■ Listed records ■
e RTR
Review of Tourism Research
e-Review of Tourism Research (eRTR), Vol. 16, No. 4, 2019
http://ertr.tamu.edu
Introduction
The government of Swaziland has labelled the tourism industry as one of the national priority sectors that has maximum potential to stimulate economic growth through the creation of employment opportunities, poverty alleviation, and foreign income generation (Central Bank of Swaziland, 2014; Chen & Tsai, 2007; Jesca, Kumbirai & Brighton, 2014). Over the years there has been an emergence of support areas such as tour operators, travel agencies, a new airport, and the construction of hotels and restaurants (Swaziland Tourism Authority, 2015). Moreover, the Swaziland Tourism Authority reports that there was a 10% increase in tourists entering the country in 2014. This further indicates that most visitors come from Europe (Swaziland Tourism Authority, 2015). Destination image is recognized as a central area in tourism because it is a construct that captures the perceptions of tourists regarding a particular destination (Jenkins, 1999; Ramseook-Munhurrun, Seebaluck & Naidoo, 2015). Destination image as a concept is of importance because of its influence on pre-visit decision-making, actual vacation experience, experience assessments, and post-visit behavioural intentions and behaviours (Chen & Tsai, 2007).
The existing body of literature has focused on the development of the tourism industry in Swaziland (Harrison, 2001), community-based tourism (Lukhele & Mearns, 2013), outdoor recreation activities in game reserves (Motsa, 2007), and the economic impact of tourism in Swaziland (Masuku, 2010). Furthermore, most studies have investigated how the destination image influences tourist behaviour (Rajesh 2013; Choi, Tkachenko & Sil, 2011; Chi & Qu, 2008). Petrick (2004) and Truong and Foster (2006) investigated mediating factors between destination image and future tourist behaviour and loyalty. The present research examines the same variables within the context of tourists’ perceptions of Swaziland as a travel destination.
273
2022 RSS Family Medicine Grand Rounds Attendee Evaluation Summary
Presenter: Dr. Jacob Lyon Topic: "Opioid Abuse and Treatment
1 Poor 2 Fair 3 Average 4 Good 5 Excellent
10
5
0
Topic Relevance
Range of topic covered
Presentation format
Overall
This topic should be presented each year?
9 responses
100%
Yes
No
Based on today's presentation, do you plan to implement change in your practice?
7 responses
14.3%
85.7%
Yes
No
...
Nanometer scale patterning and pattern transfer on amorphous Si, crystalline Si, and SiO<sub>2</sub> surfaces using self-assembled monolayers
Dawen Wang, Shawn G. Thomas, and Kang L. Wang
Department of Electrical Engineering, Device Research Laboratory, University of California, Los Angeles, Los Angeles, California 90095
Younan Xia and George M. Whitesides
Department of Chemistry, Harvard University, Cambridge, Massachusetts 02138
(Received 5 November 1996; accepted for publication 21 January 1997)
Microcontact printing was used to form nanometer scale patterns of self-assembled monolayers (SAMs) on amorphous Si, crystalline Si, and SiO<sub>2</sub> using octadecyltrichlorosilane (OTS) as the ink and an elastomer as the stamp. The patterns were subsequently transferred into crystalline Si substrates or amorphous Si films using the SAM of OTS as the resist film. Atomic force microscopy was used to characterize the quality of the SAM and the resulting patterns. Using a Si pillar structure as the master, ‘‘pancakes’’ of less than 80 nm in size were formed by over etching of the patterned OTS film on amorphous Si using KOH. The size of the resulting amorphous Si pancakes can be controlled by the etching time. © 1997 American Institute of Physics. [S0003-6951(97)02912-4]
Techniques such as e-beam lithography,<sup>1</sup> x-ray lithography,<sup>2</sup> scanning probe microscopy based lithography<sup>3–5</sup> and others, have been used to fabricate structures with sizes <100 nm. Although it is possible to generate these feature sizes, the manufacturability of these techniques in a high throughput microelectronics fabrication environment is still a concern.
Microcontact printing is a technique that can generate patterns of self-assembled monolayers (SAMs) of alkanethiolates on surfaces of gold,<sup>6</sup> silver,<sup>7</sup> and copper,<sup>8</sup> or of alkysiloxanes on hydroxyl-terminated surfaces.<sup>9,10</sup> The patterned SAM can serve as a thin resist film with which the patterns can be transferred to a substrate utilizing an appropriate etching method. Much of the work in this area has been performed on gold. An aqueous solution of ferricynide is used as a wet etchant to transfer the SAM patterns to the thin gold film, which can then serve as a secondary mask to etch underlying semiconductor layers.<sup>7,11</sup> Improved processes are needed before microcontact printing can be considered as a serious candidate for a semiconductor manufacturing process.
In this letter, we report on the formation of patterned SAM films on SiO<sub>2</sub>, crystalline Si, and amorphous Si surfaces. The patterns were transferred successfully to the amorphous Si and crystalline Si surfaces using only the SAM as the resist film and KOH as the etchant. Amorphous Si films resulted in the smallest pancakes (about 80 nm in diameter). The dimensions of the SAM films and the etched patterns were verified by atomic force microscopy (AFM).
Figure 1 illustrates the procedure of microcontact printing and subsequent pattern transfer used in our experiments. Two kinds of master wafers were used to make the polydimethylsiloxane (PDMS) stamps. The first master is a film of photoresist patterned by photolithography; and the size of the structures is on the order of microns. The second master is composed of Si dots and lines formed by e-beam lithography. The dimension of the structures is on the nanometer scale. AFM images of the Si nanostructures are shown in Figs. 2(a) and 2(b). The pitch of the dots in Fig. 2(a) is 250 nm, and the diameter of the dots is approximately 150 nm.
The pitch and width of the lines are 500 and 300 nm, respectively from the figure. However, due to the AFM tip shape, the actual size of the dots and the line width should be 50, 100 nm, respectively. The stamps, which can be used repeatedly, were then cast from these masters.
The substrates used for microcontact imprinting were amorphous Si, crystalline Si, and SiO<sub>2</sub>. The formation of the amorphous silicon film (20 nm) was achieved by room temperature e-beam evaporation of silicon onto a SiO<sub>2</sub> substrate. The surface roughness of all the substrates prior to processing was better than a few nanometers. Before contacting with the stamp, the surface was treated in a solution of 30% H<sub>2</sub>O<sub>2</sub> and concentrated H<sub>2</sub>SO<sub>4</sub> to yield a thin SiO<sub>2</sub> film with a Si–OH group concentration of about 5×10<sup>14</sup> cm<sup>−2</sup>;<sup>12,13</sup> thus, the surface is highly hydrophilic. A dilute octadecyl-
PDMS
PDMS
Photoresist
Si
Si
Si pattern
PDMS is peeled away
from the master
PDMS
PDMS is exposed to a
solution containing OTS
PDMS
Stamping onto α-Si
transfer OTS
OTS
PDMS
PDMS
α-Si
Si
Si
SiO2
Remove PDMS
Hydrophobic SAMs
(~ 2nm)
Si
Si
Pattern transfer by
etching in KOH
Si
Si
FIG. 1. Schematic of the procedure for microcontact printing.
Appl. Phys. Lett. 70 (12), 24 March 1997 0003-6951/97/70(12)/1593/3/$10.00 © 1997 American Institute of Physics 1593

■ Task objective ■
Read the listing line by line, and copy each line in which the word "procedure" is found.

■ Answer to this task ■
Figure 1 illustrates the procedure of microcontact printing and subsequent pattern transfer used in our experiments. Two kinds of master wafers were used to make the polydimethylsiloxane (PDMS) stamps. The first master is a film of photoresist patterned by photolithography; and the size of the structures is on the order of microns. The second master is composed of Si dots and lines formed by e-beam lithography. The dimension of the structures is on the nanometer scale. AFM images of the Si nanostructures are shown in Figs. 2(a) and 2(b). The pitch of the dots in Fig. 2(a) is 250 nm, and the diameter of the dots is approximately 150 nm.
FIG. 1. Schematic of the procedure for microcontact printing.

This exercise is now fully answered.